→ About this exercise:
Only one stretch of the records below should be repeated. It starts with the line containing "态能否一般。对操做人员的分析本质要求极高。包罗丈量系统阐" and goes on through the line containing "培训和学术交换，如点、线、面、圆、圆柱、球等根基要素！", exactly as written.

→ Data excerpts:
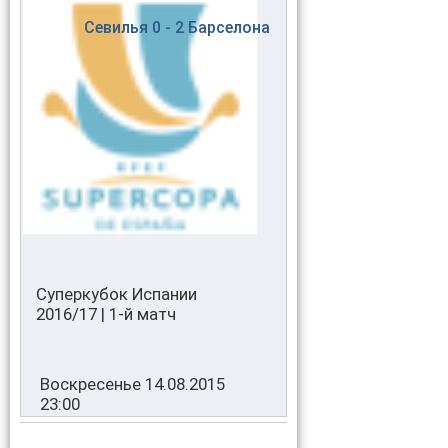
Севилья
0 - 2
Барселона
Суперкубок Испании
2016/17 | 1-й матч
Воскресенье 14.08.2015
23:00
==
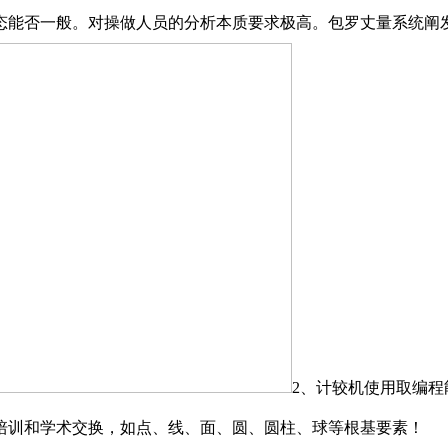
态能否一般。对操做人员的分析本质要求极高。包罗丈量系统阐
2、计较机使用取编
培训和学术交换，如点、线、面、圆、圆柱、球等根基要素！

→ Reply:
态能否一般。对操做人员的分析本质要求极高。包罗丈量系统阐
2、计较机使用取编
培训和学术交换，如点、线、面、圆、圆柱、球等根基要素！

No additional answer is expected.